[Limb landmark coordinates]
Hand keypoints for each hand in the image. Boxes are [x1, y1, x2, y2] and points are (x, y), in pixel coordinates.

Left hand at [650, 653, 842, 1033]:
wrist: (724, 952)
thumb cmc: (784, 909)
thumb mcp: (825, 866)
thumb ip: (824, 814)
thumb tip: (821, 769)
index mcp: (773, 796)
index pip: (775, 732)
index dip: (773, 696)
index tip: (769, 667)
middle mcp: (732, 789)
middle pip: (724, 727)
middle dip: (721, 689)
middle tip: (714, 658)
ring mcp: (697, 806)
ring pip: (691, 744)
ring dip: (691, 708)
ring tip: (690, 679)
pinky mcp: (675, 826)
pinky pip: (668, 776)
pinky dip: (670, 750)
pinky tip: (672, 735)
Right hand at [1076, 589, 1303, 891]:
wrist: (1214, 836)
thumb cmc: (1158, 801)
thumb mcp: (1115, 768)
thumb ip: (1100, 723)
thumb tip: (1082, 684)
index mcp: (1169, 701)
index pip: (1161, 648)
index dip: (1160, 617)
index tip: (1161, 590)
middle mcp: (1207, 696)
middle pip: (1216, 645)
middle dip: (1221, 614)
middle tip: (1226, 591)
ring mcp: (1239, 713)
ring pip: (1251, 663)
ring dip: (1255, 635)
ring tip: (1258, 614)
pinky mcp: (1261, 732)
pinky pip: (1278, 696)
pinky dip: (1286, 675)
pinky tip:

Task requirements:
Word for word, repeat the line holding "index pip: (1161, 648)" and all lines after it through the end of the entries above.

Solution for this exercise:
index pip: (1161, 648)
index dip: (1160, 617)
index tip: (1161, 590)
middle mcp: (1207, 696)
middle pip: (1216, 645)
middle dip: (1221, 614)
middle tip: (1226, 591)
ring mcp: (1239, 713)
ring pip: (1251, 663)
ring dip: (1255, 635)
ring tip: (1258, 614)
pinky mcp: (1261, 732)
pinky pip: (1278, 696)
pinky dip: (1286, 675)
pinky tip:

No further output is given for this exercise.